# YOUR ASSIGNMENT:
Reproduce word for word every line of the entries below, from the line containing "## DN to Radiance" through the final line, and nothing else.

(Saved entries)
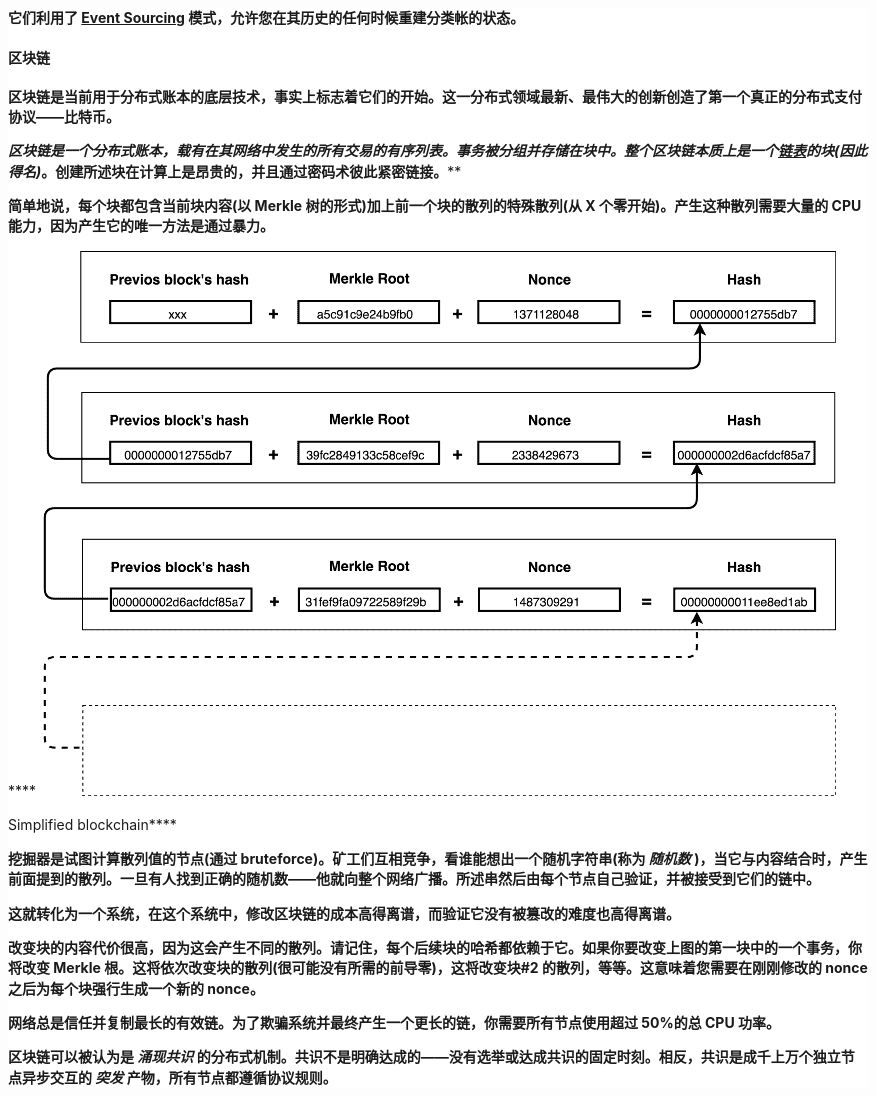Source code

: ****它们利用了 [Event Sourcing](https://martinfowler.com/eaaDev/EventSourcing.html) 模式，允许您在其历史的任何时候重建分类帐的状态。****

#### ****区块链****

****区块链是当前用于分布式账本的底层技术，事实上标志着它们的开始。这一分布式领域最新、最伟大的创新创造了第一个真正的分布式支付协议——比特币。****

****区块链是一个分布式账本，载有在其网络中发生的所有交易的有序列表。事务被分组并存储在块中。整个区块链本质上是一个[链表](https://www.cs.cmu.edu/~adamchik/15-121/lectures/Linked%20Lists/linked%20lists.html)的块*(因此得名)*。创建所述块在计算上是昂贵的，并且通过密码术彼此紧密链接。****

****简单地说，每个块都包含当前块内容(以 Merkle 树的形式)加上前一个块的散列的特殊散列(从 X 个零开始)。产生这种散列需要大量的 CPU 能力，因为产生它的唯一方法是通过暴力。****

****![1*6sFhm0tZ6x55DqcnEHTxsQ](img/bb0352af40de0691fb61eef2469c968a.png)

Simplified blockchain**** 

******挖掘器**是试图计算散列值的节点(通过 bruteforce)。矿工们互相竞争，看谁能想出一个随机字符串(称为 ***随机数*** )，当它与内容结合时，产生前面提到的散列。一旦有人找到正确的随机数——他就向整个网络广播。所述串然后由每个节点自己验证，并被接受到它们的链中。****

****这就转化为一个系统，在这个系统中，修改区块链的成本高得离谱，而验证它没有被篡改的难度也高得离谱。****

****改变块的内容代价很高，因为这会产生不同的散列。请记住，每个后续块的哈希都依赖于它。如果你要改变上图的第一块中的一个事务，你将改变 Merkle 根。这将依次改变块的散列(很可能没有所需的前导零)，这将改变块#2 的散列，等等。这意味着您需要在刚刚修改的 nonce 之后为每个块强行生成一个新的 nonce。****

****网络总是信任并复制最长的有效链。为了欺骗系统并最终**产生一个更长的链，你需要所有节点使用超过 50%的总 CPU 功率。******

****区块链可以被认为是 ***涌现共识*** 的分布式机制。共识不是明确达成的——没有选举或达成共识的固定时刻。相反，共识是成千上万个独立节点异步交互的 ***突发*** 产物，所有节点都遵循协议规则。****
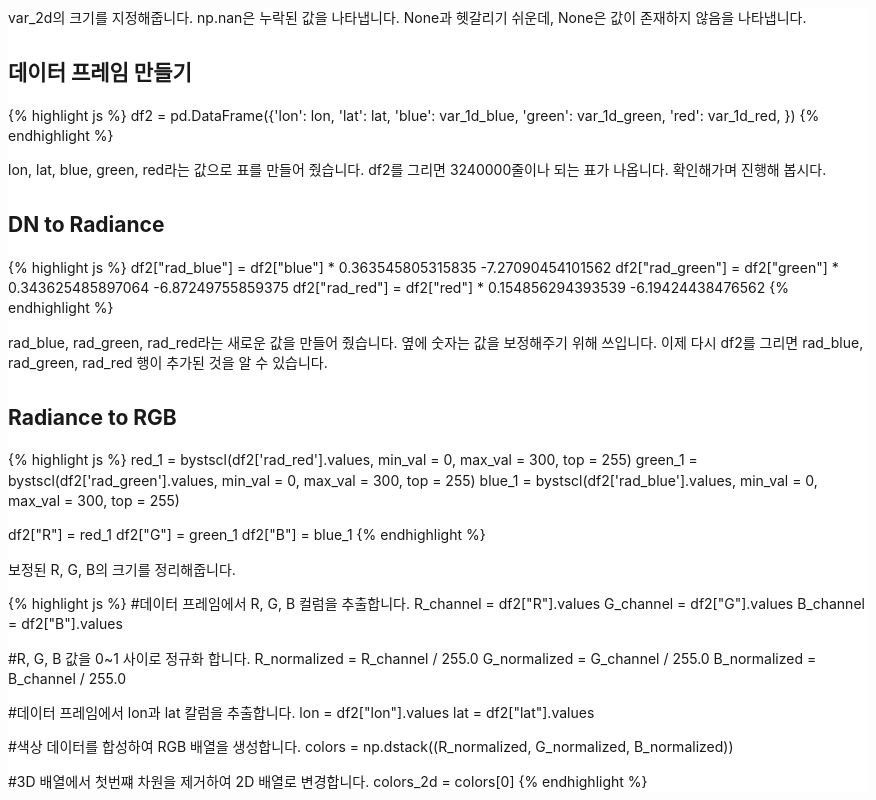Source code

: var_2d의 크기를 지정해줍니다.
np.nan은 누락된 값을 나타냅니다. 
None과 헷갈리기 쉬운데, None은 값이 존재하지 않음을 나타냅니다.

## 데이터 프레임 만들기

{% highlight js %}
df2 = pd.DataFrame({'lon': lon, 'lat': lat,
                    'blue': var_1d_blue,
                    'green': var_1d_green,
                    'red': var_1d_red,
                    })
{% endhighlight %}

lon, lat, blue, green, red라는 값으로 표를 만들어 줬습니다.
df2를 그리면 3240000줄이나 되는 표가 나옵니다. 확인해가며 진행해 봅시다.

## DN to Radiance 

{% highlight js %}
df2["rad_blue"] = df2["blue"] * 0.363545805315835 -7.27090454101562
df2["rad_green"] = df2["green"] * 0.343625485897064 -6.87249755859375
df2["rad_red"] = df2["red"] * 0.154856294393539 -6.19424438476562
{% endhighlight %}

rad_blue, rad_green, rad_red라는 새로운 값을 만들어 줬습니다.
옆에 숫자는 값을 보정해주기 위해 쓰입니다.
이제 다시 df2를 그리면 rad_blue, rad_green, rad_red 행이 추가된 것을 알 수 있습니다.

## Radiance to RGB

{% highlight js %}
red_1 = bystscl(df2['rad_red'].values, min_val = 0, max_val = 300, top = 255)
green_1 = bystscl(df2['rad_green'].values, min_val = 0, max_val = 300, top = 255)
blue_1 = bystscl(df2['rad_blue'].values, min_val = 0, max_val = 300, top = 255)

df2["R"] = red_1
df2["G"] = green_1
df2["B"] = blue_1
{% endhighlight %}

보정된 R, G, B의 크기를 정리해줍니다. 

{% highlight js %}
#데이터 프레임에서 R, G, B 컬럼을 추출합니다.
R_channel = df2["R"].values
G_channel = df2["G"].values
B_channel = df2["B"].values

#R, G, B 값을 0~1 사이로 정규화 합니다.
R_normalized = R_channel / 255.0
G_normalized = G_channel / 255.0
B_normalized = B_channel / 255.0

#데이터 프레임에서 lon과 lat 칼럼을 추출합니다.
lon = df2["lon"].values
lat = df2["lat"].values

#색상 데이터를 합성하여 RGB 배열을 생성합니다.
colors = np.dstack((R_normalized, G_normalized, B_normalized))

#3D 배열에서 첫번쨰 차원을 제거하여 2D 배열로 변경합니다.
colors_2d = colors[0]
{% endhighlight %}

# OUTPUT BELOW:
## DN to Radiance 

{% highlight js %}
df2["rad_blue"] = df2["blue"] * 0.363545805315835 -7.27090454101562
df2["rad_green"] = df2["green"] * 0.343625485897064 -6.87249755859375
df2["rad_red"] = df2["red"] * 0.154856294393539 -6.19424438476562
{% endhighlight %}

rad_blue, rad_green, rad_red라는 새로운 값을 만들어 줬습니다.
옆에 숫자는 값을 보정해주기 위해 쓰입니다.
이제 다시 df2를 그리면 rad_blue, rad_green, rad_red 행이 추가된 것을 알 수 있습니다.

## Radiance to RGB

{% highlight js %}
red_1 = bystscl(df2['rad_red'].values, min_val = 0, max_val = 300, top = 255)
green_1 = bystscl(df2['rad_green'].values, min_val = 0, max_val = 300, top = 255)
blue_1 = bystscl(df2['rad_blue'].values, min_val = 0, max_val = 300, top = 255)

df2["R"] = red_1
df2["G"] = green_1
df2["B"] = blue_1
{% endhighlight %}

보정된 R, G, B의 크기를 정리해줍니다. 

{% highlight js %}
#데이터 프레임에서 R, G, B 컬럼을 추출합니다.
R_channel = df2["R"].values
G_channel = df2["G"].values
B_channel = df2["B"].values

#R, G, B 값을 0~1 사이로 정규화 합니다.
R_normalized = R_channel / 255.0
G_normalized = G_channel / 255.0
B_normalized = B_channel / 255.0

#데이터 프레임에서 lon과 lat 칼럼을 추출합니다.
lon = df2["lon"].values
lat = df2["lat"].values

#색상 데이터를 합성하여 RGB 배열을 생성합니다.
colors = np.dstack((R_normalized, G_normalized, B_normalized))

#3D 배열에서 첫번쨰 차원을 제거하여 2D 배열로 변경합니다.
colors_2d = colors[0]
{% endhighlight %}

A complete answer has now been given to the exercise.